The block diagram of IBR MD in posting # 36 is valid also for conventional BFO metal detectors. They have many drawbacks because are "Specific case" of that block diagram:
1. The blocks 1 and 3 are directly connected. Sensing network of BFO uses the worst type sensor "Monocoil" instead induction balanced sensor with 3 or more coils.
At Monocoil, the signal AIR is maximal because the mutual inductance between TX coil and RX coils is degenerated in a self-inductance (coefficient of linkage K = 1). The AIR signal makes the target signal with extremely low modulation index. At induction balanced sensor we can increase modulation index making AIR signal weak (linkage K = 0), however, this is not sufficient because the single RX coil receives a strong GND signal.
The GND signal not only decreases modulation index, but it is modulated with frequencies below 6Hz as target signal.

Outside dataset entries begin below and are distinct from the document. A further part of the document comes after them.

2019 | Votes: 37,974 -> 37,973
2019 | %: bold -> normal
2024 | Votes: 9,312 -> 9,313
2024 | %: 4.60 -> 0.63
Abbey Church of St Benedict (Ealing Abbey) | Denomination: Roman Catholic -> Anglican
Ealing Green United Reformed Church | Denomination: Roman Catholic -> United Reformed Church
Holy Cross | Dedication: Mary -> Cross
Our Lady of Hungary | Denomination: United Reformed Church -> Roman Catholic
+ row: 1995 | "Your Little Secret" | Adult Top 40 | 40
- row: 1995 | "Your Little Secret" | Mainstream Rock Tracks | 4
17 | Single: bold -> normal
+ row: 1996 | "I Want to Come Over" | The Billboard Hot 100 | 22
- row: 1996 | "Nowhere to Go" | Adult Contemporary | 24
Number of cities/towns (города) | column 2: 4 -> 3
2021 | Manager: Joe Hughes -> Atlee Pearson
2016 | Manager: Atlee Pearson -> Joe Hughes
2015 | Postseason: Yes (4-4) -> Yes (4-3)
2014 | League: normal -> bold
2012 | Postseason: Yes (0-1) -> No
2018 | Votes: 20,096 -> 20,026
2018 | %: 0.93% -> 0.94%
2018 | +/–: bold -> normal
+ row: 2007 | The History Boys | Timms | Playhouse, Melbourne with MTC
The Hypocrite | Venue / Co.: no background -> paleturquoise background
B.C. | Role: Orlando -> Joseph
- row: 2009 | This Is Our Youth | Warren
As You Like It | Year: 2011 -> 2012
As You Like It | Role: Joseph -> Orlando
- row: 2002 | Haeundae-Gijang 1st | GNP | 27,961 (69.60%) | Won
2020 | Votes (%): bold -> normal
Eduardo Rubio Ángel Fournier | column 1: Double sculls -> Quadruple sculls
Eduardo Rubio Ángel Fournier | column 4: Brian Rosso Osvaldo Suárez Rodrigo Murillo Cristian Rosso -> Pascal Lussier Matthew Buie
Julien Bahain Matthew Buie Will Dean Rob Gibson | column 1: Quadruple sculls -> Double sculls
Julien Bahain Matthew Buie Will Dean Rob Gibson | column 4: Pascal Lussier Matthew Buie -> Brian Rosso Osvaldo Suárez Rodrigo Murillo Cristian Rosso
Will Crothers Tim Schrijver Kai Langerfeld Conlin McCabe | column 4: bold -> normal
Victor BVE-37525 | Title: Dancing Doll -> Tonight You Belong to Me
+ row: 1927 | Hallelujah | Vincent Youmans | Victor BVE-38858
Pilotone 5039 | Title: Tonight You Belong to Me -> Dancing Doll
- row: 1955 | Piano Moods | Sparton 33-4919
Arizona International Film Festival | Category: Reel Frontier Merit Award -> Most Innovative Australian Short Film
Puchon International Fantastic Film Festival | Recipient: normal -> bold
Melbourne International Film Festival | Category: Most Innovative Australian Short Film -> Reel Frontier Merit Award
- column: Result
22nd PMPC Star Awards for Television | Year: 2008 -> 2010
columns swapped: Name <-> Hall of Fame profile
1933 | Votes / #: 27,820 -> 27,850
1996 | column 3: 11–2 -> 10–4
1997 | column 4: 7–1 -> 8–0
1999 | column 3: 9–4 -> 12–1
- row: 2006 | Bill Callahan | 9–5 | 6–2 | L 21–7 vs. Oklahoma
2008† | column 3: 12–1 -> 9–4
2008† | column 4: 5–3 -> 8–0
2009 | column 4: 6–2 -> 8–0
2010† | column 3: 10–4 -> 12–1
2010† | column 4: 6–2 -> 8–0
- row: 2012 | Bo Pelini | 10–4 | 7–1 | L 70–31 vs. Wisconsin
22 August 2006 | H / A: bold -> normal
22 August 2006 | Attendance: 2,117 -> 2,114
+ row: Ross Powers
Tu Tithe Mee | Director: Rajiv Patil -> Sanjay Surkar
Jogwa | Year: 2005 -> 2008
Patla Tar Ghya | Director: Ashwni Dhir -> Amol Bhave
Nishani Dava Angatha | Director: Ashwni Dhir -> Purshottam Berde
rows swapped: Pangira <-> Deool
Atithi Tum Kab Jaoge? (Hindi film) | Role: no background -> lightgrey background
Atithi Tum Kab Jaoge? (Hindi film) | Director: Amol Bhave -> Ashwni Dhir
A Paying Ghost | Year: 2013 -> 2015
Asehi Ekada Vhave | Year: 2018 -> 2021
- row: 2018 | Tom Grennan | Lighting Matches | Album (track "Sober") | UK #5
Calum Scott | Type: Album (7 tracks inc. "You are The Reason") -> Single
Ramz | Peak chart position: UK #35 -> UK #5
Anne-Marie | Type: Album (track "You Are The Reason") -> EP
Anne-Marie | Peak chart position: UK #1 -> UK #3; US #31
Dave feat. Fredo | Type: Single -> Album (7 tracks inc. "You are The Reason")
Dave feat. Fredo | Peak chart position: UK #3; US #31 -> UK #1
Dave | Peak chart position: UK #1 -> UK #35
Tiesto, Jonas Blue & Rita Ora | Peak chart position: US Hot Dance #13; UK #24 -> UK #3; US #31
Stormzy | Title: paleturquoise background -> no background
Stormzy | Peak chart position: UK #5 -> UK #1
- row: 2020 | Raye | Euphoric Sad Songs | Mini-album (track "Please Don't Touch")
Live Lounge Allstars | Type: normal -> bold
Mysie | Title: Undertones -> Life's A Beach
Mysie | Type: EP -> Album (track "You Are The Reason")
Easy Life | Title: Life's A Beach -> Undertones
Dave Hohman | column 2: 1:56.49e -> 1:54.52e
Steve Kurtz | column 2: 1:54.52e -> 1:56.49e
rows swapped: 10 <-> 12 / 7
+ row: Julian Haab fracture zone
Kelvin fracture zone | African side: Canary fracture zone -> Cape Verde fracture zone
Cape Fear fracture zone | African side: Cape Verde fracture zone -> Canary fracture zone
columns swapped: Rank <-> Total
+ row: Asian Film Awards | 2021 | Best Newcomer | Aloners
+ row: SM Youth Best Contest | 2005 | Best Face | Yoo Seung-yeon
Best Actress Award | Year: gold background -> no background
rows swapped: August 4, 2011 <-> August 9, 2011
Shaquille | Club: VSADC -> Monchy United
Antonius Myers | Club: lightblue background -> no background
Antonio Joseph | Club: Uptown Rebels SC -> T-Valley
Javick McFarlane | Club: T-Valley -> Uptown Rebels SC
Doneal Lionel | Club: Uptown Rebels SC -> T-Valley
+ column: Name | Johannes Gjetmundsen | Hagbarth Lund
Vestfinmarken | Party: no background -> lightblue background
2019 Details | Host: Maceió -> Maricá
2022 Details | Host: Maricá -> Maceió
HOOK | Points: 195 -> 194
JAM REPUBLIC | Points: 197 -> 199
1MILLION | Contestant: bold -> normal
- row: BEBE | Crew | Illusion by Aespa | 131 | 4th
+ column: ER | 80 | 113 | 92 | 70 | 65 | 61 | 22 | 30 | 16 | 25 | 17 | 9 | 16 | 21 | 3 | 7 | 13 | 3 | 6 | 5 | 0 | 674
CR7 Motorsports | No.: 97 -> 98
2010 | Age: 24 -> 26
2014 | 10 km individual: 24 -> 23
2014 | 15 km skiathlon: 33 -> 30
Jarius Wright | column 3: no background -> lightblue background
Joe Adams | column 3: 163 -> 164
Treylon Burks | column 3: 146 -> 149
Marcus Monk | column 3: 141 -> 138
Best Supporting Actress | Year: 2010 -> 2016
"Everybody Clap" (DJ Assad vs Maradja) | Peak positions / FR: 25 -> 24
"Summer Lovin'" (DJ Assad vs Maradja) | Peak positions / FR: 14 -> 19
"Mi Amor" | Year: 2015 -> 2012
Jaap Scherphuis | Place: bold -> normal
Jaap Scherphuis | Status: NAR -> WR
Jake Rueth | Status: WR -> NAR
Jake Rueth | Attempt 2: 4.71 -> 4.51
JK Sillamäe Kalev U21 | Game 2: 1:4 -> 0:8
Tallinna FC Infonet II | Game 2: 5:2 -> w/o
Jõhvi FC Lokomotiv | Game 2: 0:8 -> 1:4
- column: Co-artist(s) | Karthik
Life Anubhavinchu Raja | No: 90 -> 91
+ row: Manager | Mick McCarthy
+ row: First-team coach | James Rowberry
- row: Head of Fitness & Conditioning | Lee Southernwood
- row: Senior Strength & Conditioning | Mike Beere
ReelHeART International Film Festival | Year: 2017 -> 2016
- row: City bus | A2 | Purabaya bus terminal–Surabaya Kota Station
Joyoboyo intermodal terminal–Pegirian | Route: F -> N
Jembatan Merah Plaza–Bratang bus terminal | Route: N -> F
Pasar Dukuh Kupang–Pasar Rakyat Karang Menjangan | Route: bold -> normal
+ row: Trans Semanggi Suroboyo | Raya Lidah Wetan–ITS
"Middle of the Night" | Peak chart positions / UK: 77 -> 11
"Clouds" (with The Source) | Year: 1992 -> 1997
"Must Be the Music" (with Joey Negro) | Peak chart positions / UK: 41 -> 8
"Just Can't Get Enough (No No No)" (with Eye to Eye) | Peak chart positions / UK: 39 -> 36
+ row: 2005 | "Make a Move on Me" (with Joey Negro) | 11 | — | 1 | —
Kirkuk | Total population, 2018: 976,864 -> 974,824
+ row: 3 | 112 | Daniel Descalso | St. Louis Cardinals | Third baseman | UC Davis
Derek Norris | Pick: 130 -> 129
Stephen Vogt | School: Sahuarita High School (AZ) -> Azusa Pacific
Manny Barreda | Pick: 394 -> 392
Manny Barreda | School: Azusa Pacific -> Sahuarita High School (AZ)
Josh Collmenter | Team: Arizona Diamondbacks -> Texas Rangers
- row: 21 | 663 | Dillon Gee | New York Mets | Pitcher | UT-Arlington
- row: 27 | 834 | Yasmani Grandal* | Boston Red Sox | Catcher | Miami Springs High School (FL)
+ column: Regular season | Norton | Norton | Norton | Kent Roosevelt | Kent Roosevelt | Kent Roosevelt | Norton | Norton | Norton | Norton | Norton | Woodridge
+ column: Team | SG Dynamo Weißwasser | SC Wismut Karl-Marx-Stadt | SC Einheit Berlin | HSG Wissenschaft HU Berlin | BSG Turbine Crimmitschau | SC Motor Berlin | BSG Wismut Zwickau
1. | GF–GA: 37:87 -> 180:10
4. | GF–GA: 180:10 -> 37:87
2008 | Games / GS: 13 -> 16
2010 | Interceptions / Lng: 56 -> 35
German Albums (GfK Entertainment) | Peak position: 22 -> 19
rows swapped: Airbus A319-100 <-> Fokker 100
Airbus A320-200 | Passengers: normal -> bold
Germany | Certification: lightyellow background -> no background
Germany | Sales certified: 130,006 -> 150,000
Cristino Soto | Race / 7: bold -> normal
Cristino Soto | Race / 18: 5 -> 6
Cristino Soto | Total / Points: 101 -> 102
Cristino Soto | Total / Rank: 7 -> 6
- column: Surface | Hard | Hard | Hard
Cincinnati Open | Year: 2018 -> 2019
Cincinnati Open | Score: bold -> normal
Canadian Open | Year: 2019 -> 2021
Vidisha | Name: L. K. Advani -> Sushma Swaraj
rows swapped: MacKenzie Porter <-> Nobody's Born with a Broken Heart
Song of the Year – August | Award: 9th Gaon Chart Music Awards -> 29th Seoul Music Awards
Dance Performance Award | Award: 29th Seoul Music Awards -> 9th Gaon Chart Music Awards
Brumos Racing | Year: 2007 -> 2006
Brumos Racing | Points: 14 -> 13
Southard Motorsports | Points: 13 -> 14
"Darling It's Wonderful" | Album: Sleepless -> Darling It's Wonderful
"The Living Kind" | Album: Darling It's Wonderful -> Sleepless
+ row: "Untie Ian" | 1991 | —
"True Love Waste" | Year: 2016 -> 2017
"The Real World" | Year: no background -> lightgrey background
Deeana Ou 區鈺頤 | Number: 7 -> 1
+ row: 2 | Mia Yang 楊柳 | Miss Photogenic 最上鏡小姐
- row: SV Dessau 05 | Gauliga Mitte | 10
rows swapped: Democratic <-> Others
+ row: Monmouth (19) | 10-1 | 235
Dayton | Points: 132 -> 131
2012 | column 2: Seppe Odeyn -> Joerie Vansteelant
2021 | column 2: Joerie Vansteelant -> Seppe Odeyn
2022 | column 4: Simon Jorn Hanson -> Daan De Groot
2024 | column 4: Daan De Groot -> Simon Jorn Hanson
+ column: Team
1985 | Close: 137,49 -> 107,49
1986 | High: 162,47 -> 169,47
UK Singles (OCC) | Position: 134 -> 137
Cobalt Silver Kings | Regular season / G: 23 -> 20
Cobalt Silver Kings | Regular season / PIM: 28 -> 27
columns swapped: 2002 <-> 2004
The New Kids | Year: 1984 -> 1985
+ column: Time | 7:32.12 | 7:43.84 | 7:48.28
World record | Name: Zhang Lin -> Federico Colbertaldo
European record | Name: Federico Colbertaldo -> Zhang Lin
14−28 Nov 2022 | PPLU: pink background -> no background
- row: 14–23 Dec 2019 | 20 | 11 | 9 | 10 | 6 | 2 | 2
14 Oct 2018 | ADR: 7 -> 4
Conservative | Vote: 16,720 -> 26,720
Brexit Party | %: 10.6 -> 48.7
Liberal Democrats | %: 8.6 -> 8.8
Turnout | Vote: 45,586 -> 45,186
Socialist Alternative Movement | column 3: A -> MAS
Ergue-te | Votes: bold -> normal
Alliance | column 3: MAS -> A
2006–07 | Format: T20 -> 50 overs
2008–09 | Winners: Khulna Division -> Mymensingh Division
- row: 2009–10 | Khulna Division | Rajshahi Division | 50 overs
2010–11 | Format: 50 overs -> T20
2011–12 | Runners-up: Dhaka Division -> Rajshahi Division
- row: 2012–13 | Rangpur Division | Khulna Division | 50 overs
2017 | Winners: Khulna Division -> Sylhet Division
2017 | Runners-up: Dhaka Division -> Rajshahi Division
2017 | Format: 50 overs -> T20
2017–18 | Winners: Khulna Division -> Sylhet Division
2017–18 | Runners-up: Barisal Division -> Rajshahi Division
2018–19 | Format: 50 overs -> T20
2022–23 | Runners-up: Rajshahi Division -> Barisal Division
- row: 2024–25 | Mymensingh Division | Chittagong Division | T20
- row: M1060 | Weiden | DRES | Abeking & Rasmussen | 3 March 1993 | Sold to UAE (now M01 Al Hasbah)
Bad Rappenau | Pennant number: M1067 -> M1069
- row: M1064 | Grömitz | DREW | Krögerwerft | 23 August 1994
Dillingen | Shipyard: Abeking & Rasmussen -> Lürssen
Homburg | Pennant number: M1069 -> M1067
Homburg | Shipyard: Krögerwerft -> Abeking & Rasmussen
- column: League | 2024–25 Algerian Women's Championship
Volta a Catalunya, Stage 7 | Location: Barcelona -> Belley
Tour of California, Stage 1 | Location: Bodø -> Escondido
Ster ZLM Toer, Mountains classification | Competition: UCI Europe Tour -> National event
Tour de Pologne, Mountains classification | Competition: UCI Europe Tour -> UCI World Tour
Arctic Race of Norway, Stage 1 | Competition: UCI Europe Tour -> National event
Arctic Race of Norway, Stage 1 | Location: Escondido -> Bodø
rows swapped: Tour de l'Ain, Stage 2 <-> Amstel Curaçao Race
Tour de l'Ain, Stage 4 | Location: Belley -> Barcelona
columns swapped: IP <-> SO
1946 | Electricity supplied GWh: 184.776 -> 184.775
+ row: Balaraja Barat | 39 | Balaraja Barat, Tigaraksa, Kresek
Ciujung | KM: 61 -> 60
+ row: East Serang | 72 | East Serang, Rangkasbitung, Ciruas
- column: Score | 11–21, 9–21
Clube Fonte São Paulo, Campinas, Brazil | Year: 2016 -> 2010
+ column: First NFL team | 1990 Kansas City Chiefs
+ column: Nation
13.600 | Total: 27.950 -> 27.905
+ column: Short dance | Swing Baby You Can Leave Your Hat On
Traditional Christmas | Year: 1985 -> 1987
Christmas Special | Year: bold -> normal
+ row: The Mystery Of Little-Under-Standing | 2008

Therefore we must have second RX coil connected as TWIN LOOP to supress the GND signal.
2. The lack of inductive balanced sensor does not allow conventional BFO MD to work without oscillation as IB MD. It is just one oscillator, a special case of "induction balanced regenerator", which is not "induction balanced", nor "regenerator".
We can construct IBR MD, which is superior to conventional options BFO MD, but this is not enough. It will have inherent weaknesses of each "regen radio" - amplifyes thermal noises generated in input and preamp. Must design low noise preamp for block 4.

Goldenscull, you can build one good deep penetrating metal detector, but dont call it BFO MD. It can be IBR MD and the BFO can be block #7 of block diagram.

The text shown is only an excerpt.